Smaller tides on the Chesapeake actually allow wind to play a vital role in tidal height.
“The bay’s western shore sees extreme lows during strong southwest winds,” says Newsome. “Realizing that wind influences not only tidal height but also current flow is a key to success.”
In general, water is always moving somewhere, and that’s especially evident on the Chesapeake. The key is to learn where to look for moving water at any given moment based on tide and wind. For example, the lee side of a shoreline might be a weak option, while the exposed side offers a higher probability of wind-generated water movement and higher water levels.
“Moving a small distance offshore or around a river bend can result in varied current flow, which will influence your success, particularly during low tide,” says Newsome.
When locating fish in deeper water, Newsome live-chums an area with peanut bunker.
“It’s an easy way to keep an eye out for game fish exploding on an easy meal,” he says. “Lone juvenile menhaden scurrying across the water’s surface is a surefire way to bring game fish up from the deeps This can be particularly valuable during low tide when fish are holding in deeper water.”
Added bonus, this technique allows for fishing topwater lures during times when you would otherwise have to bounce the bottom with jigs.
Try to Find Deeper Water to Fish
Finding deeper water with both structure and current produces fish effectively during low tides. Capt. Kevin Mihailoff, who fishes out of Everglades City, Florida, explores the seemingly endless flats, creeks, channels and structured shorelines of the labyrinthine Everglades most days.
Instead of relying on wind-driven water movement to deal with lower-tide situations, he utilizes bottom structure as fish attractors. “When the tide gets really low, the fish will look for structure in deeper water; the bottom contour can be a very important consideration, deciding where they will hold,” says Mihailoff.

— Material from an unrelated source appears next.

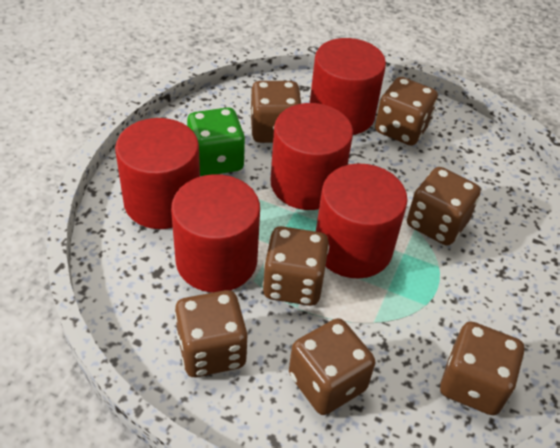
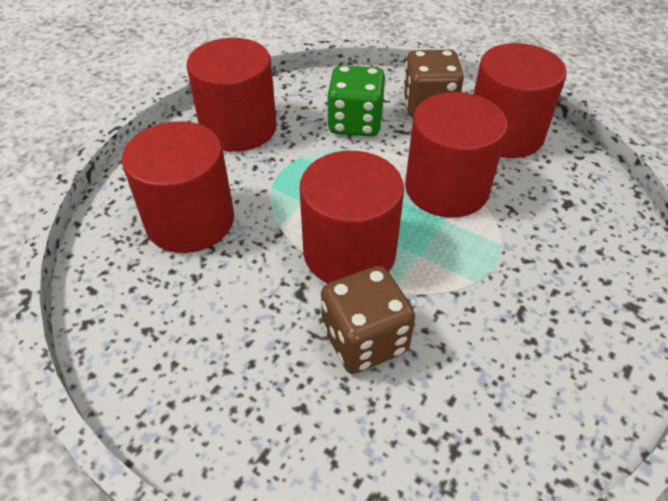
brown dice: [175,290,247,377] [250,81,301,143] [263,226,329,306] [289,318,375,415] [375,77,438,146] [407,167,481,246] [440,322,524,415] = 7 -> [321,266,415,374] [403,50,464,117] = 2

In the Everglades, common structure might be downed tree limbs, uneven bottom contours, mud, sea grass or oyster bars. Also, the eddies near river bends can be holding places for snook, redfish, tarpon or goliath grouper. Game fish tend to pull away from shore banks on low tides, so don’t crowd the edges with your vessel — many anglers make the simple mistake of getting too close to the shore and running over the fish.
Mihailoff also says other areas too deep to fish during normal flood tides can turn red-hot when the tide drops. The deeper flats and their edges that you run full plane across on high tide could actually hold fish when the tide falls. In fact, those areas can concentrate fish, if you’re able to find them.
“The only problem is that sometimes the fish just lie on bottom and don’t feed much on the slack low tide,” points out Mihailoff. “Even though you’ve located the fish, sometimes you have to wait until the tide turns for them to perk up.”
One last option is to explore during low tide and accept that you’ll have to fish skinny water to find fish. Of course, this works best from a shallow-draft skiff, kayak or paddleboard.
“Snook and redfish start to move to extremely shallow water in March and April,” says Mihailoff, “offering fly-rodders and other sight-fishermen great targets with the warming temperatures.”